The film follows the story of Madame Souza, an elderly woman who goes on a journey to rescue her grandson Champion, a Tour de France cyclist, from the clutches of the French Mafia. She is helped along the way by the quirky, fabulous Triplettes de Belleville, disheveled triplets, frog eating and refrigerator playing shells of their former fame as a trio of cabaret singers.  The film progresses through endearing pantomimes and minimal dialogue, letting the live orchestra build the mood and support the characters through their adventures.

The music added to the humor and enchantment of the film, as the musicians tap danced on wooden blocks and ripped newspapers to create the sounds of Belleville. The music made the emotions of the characters paramount and created a loud, boisterous atmosphere for the film. One could feel the excitement and joy of the musicians and of Charest, as he recreated his masterpiece for a new audience.

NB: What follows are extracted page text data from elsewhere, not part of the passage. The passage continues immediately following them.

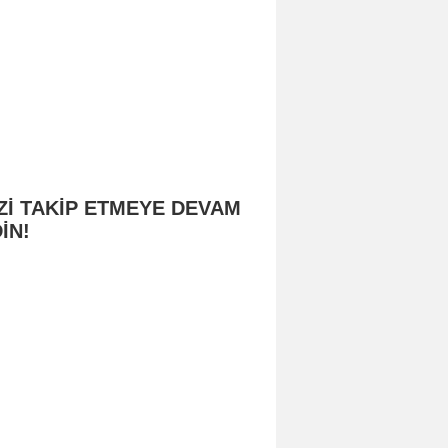
Zİ TAKİP ETMEYE DEVAM
İN!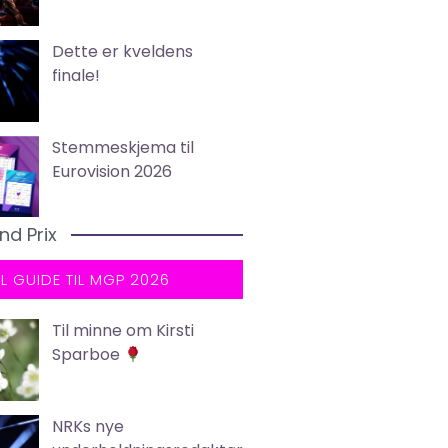
Dette er kveldens
finale!
Stemmeskjema til
Eurovision 2026
nd Prix
LL GUIDE TIL MGP 2026
Til minne om Kirsti
Sparboe
NRKs nye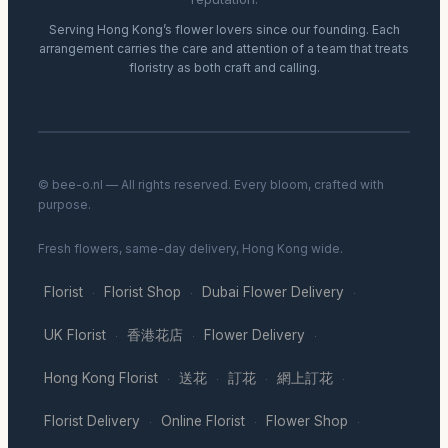
Serving Hong Kong’s flower lovers since our founding. Each
arrangement carries the care and attention of a team that treats
floristry as both craft and calling.
© bee-o.nl — All rights reserved. Every bloom, crafted with
purpose.
Fresh flowers, same-day delivery, Hong Kong wide.
Florist
Florist Shop
Dubai Flower Delivery
·
·
·
UK Florist
香港花店
Flower Delivery
·
·
·
Hong Kong Florist
送花
訂花
網上訂花
·
·
·
·
Florist Delivery
Online Florist
Flower Shop
·
·
·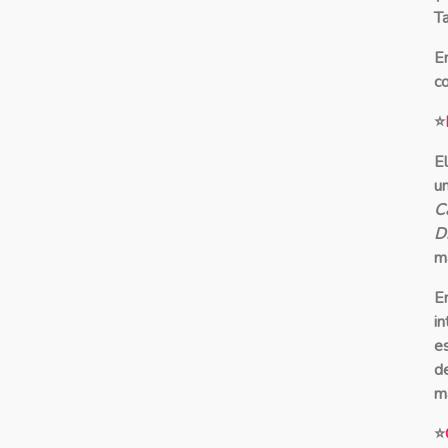
T
E
c
⭐
El
u
C
D
m
E
i
e
d
m
⭐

The film played off of many stereotypes of the French, especially their obsessions with the Tour de France and wine for all occasions, and presents the French as greedily obsessed with enhancing their appearance and needing to please. This is especially true of the waiter at the mafia’s restaurant, who is literally animated as bending backwards and falling on his knees to please the mafia lords. The mafia men are constantly smoking and drinking, and feeding their experiments with IV’s of wine. In the climatic chase scene, the mafia after Madame Souza and the triplets is constantly foiled by the steep hills, the cars literally rolling in an exaggerated cartoon tumble down vertical slopes before exploding. Madame Souza’s spunk was all the more reflected in the obnoxious whistle she blows to encourage her grandson to persevere in his cycling, from their trainings up and down the steep hills of Paris, to her blowing the whistle as she surveys his progress from a medical truck in the Tour de France. The whistle becomes their connection as Madame Souza journeys to the big city to find him.

The charm of the film and the orchestra created a perfectly French connection for audiences old and young alike to enjoy a work of art which deserves to be called a masterpiece.